══ DATA SECTION

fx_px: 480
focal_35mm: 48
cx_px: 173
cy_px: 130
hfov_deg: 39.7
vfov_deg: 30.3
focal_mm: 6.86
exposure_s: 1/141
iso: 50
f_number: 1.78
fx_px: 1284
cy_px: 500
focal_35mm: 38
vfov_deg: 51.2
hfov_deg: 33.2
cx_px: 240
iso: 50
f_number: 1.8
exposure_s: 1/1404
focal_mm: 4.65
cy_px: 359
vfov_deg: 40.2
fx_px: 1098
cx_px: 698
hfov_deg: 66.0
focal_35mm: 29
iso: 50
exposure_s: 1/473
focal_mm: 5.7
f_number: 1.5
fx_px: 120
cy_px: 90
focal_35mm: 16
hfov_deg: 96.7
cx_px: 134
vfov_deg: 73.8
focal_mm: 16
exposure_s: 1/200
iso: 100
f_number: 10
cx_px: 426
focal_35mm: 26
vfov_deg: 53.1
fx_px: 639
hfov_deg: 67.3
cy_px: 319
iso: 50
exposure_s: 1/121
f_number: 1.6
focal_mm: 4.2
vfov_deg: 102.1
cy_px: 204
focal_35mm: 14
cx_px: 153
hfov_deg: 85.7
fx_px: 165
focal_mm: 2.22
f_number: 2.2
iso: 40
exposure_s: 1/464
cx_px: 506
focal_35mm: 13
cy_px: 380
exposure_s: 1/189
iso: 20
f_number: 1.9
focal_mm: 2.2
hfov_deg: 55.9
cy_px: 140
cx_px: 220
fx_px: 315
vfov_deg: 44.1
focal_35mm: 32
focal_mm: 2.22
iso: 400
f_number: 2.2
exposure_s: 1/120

════
══ DATA SECTION

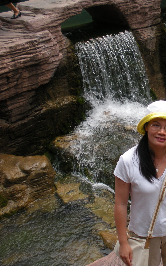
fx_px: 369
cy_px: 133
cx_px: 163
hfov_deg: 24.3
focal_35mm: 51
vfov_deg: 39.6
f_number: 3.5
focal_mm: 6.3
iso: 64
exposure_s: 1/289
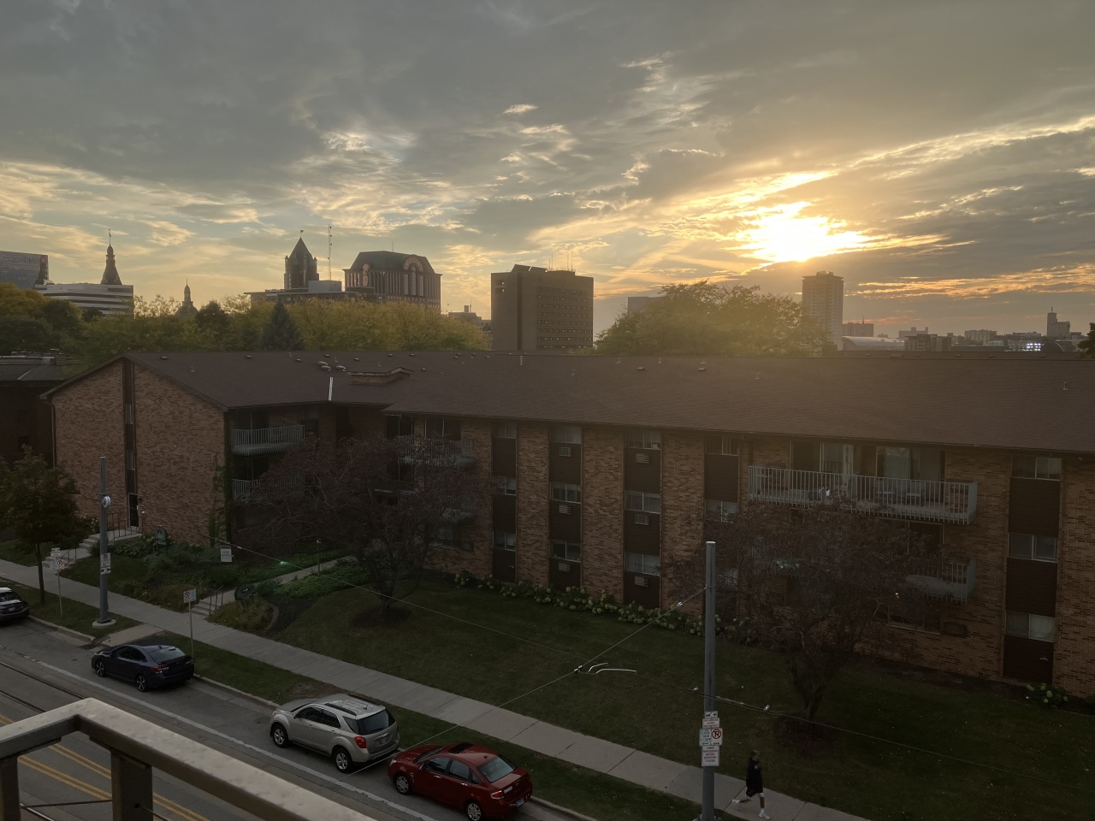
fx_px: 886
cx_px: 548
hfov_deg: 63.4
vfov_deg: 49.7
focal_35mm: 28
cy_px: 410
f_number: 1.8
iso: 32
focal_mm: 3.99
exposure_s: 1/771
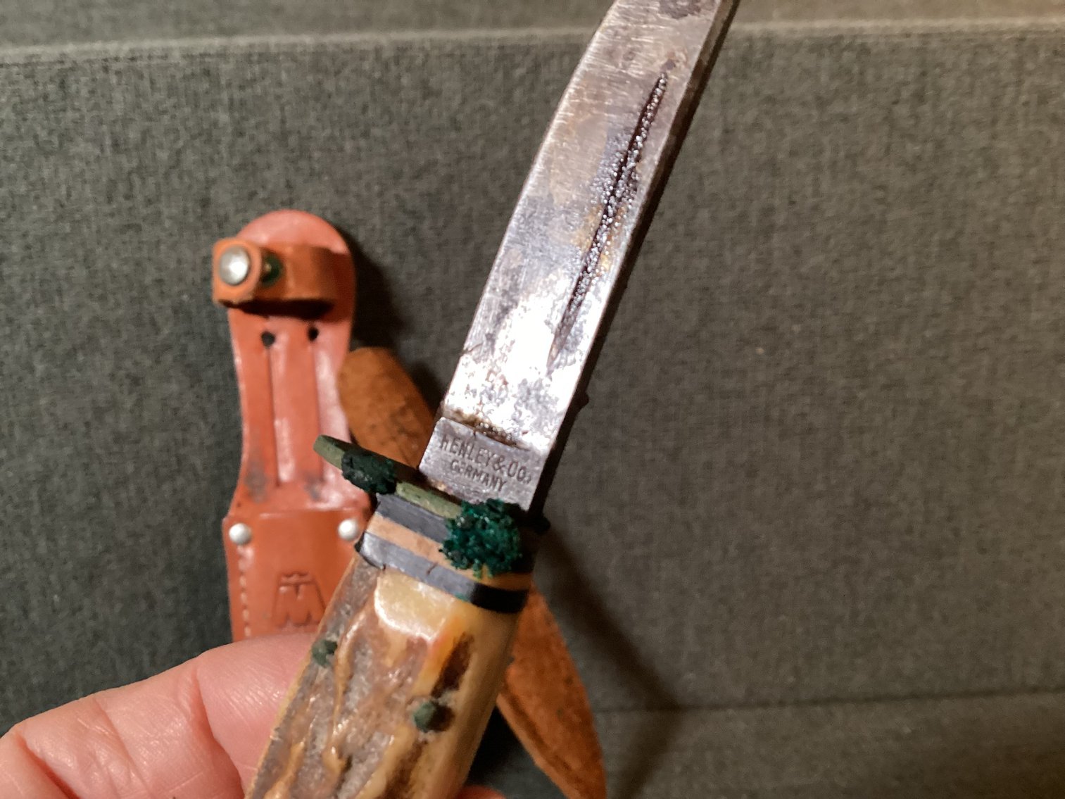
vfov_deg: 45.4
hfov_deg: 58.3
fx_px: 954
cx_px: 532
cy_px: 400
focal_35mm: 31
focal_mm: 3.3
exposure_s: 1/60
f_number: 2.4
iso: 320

════

WHAT THE TASK ASKS:
Could you retype exactly the lines above, starting at the line that contains "focal_35mm: 26" and ending at the line that contains "exposure_s: 1/120", and nothing more?

RESPONSE FOR THIS EXERCISE:
focal_35mm: 26
vfov_deg: 53.1
fx_px: 639
hfov_deg: 67.3
cy_px: 319
iso: 50
exposure_s: 1/121
f_number: 1.6
focal_mm: 4.2
vfov_deg: 102.1
cy_px: 204
focal_35mm: 14
cx_px: 153
hfov_deg: 85.7
fx_px: 165
focal_mm: 2.22
f_number: 2.2
iso: 40
exposure_s: 1/464
cx_px: 506
focal_35mm: 13
cy_px: 380
exposure_s: 1/189
iso: 20
f_number: 1.9
focal_mm: 2.2
hfov_deg: 55.9
cy_px: 140
cx_px: 220
fx_px: 315
vfov_deg: 44.1
focal_35mm: 32
focal_mm: 2.22
iso: 400
f_number: 2.2
exposure_s: 1/120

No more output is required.